- PROBLEM DESCRIPTION:
Down to the last character, write out the records below.

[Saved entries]
=== Section Start ===
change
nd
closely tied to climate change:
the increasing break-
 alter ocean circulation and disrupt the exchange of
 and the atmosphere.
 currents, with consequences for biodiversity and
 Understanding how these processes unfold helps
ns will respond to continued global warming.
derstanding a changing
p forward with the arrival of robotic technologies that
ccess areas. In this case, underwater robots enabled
=== Section End ===
- SOLUTION TO THIS EXERCISE:
change
nd
closely tied to climate change:
the increasing break-
 alter ocean circulation and disrupt the exchange of
 and the atmosphere.
 currents, with consequences for biodiversity and
 Understanding how these processes unfold helps
ns will respond to continued global warming.
derstanding a changing
p forward with the arrival of robotic technologies that
ccess areas. In this case, underwater robots enabled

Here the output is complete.